In May, Canada, under Liberal Prime Minister Mark Carney, adopted the treaty despite warnings that the agreement gives the globalist entity increased power in the event of another “pandemic.”

However, Lewis revealed that since the agreement has yet to be officially signed, Canada is not bound to it and can still make amendments.

“We are now in a critical window of opportunity to ask tough questions and debate the treaty before it is signed by the Minister of Foreign Affairs and binds our nation,” she explained.

Lewis encouraged Canadians to sign a petition calling for a debate of the agreement as well as contacting their local MPs to request a parliamentary review of the treaty.

Lewis revealed that Canadians’ persistent opposition to the treaty has already resulted in some of the more dangerous clauses, including restricting free speech, freedom of movement, and government surveillance, being removed from the final agreement.

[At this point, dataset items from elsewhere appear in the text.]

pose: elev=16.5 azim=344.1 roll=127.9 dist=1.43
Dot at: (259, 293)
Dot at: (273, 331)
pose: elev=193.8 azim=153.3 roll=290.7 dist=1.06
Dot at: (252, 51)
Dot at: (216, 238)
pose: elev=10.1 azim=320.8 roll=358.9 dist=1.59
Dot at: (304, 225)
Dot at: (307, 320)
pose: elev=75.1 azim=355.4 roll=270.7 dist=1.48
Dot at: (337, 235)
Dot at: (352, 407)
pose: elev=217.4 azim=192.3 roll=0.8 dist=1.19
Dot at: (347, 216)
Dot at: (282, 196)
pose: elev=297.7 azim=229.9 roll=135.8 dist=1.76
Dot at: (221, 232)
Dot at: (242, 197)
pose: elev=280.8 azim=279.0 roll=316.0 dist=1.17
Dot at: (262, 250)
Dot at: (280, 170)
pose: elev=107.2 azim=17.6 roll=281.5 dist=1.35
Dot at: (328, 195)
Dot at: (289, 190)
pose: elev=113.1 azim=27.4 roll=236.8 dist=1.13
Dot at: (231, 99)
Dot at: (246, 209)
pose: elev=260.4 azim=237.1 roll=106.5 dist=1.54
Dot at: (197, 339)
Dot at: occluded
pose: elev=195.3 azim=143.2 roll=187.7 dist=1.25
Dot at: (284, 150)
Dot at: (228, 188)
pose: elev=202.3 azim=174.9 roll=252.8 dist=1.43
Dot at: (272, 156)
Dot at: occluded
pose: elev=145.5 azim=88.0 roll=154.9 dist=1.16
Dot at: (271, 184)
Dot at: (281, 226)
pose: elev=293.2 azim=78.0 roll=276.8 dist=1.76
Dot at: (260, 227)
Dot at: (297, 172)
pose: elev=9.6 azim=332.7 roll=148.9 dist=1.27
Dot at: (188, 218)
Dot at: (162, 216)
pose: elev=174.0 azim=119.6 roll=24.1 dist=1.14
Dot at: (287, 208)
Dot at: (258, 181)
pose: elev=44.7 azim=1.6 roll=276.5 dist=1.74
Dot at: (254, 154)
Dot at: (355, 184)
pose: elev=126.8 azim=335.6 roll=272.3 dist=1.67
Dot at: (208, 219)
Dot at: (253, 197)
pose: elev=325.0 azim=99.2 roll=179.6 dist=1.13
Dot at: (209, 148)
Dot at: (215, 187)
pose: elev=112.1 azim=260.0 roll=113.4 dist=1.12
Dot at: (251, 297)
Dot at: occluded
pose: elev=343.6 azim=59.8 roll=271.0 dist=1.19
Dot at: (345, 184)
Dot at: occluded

“The removal of provisions on vaccine mandates, misinformation and disinformation, censorship requirements, travel restrictions, global surveillance, and mandatory health measures happened because people paid attention and spoke up,” she continued.

Among the most criticized parts of the agreement is the affirmation that “the World Health Organization is the directing and coordinating authority on international health work, including on pandemic prevention, preparedness and response.”

While the agreement claims to uphold “the principle of the sovereignty of States in addressing public health matters,” it also calls for a globally unified response in the event of a pandemic, stating plainly that “(t)he Parties shall promote a One Health approach for pandemic prevention, preparedness and response.”